Start of Text segment
I have enjoyed few games as I enjoyed that one. I made an early break to give our fullback Frank Drake a try . . . the first time a fullback had ever scored in a Test match. And I scored a try myself early on, but that was largely a result of pure fear. I had learned well from Noel Kelly and others about the subtle arts of scrummaging, and I was feeding the scrums in a way that gave Ian Walsh every chance and made it almost impossible for their hooker Bill Sayer to get anywhere near it. Darcy Lawler didn’t care, but as the count against Sayer mounted, Sayer certainly did. He called me for everything he could lay his tongue to, and when I responded with something very original like ‘bloody Pommy whinger’, he went feral. Whenever I got near the ball from that point all Billy Sayer wanted to do was to exhort all his mates to ‘get that little bastard’. His mates seemed very keen to oblige.

There came a point where it seemed they had me. As we moved the ball from the ruck, their lock Derek Turner had me lined up. Sayer was screaming at him, ‘There he is, Derek, get the little bastard,’ or words to that effect, and I knew the tackle would be meant to maim me if at all possible. Turner was a fiery and hugely effective lock forward. England always seemed to have one, as Vince Karalius of early tours proved, and Malcolm Reilly later on. But for the moment my problem was Turner. I couldn’t think of much else to do but respond to the terror I felt by jagging off my right foot, ducking at the same time, and getting out of there as fast as I could. I slipped between Turner and Sayer, and Billy Boston came in to cover me as I looked for Irvine on the wing. Boston seemed to hesitate, and momentarily I was lost, unable to find Irvine’s wing. Suddenly Irvine was beside me. ‘Put it down, mate,’ he said, ‘you’re over the line’.
End of Text segment
Start of Input data
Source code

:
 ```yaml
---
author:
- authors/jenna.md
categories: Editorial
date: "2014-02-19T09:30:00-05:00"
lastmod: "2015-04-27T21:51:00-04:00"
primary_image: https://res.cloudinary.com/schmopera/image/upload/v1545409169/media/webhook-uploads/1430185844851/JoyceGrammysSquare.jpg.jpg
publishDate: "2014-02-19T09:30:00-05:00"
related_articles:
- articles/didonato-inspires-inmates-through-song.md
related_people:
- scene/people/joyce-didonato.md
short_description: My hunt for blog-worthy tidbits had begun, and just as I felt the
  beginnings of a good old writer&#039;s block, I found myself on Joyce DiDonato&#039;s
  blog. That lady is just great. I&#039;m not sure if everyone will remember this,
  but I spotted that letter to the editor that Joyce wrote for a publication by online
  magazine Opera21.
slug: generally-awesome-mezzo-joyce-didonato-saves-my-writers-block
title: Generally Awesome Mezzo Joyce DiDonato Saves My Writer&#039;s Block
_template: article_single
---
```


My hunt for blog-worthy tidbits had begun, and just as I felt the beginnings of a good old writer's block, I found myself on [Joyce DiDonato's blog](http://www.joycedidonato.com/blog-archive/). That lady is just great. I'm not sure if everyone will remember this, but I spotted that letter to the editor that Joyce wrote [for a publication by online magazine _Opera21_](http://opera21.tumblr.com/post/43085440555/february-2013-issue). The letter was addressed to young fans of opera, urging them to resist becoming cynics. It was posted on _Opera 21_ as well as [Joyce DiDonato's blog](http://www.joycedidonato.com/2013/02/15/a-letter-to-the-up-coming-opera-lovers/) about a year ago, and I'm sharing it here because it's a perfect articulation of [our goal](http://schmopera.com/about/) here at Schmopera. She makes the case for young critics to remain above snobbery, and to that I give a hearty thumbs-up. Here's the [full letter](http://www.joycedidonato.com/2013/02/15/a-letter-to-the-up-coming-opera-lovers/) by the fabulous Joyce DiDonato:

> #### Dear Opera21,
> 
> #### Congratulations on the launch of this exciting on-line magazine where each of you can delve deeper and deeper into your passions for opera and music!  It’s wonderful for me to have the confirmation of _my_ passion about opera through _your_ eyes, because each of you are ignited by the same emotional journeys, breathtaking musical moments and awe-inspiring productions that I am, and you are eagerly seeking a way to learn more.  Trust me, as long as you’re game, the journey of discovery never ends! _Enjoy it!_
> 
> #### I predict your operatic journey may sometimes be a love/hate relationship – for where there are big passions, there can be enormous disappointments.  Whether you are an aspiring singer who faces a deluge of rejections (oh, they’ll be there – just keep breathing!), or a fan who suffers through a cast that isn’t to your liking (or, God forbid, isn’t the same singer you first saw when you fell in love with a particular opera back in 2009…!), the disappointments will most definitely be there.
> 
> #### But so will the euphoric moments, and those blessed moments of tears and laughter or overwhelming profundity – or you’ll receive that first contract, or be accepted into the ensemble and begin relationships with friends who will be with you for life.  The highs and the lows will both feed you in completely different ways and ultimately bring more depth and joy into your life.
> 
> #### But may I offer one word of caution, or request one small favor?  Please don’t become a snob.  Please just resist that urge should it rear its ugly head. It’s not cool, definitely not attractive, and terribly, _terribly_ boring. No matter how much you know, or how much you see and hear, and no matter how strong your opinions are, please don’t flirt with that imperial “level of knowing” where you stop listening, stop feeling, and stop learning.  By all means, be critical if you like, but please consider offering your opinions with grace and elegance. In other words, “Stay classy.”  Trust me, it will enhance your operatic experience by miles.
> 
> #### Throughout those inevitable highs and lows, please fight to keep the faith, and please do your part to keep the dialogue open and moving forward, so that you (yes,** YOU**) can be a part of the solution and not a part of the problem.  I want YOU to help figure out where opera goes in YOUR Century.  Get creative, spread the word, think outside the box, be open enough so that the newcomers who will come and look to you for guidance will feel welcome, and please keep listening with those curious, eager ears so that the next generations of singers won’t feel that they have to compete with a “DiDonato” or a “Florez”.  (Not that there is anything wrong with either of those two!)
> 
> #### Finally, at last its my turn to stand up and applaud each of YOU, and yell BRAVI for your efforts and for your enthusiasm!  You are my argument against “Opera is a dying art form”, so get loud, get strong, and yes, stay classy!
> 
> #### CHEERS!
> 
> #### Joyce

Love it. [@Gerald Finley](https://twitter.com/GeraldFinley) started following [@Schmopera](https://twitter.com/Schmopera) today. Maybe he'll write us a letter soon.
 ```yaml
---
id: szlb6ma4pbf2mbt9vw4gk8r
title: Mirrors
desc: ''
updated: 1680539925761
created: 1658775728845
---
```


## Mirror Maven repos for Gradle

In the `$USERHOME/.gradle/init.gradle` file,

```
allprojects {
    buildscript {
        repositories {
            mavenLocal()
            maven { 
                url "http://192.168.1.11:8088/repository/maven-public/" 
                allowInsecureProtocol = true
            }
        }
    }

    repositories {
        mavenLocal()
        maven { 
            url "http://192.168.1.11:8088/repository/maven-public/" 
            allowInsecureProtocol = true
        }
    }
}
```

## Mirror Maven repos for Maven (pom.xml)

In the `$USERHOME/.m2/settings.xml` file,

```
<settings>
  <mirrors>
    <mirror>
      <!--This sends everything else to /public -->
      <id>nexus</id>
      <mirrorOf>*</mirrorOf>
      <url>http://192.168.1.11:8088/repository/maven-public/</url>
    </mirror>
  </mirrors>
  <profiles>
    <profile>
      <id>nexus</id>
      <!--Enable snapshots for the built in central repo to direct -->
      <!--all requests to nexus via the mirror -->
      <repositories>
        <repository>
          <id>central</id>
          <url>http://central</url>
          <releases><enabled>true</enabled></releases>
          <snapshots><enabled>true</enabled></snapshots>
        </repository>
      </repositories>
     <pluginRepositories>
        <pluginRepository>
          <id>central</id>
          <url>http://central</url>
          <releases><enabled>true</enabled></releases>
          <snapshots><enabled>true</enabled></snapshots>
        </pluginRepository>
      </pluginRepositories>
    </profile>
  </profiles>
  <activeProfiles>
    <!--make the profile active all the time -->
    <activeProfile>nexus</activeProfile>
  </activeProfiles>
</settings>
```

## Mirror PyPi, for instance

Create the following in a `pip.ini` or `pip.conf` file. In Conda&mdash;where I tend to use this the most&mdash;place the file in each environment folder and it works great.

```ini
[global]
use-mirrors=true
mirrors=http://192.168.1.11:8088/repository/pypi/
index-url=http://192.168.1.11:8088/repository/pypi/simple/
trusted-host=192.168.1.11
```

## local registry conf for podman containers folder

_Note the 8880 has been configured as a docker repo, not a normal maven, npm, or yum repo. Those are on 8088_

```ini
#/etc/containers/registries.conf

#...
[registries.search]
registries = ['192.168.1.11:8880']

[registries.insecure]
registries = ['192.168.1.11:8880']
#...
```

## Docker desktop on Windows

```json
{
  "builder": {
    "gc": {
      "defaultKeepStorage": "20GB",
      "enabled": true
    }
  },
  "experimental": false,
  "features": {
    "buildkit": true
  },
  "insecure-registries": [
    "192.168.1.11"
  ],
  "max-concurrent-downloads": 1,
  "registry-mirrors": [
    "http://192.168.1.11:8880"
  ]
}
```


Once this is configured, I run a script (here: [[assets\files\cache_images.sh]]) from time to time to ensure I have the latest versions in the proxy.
End of Input data
▸ Work to complete:
Decide whether each statement agrees with the rugby league match account. For each, answer yes or no and quote the deciding words of the account.
1. Frank Drake's try was the first ever scored by a fullback in a Test match.
2. Darcy Lawler objected to the way the scrums were being fed.
3. Derek Turner played as the opposing hooker.

▸ Reply:
1. Yes: "the first time a fullback had ever scored in a Test match"
2. No: "Darcy Lawler didn’t care"
3. No: "their lock Derek Turner"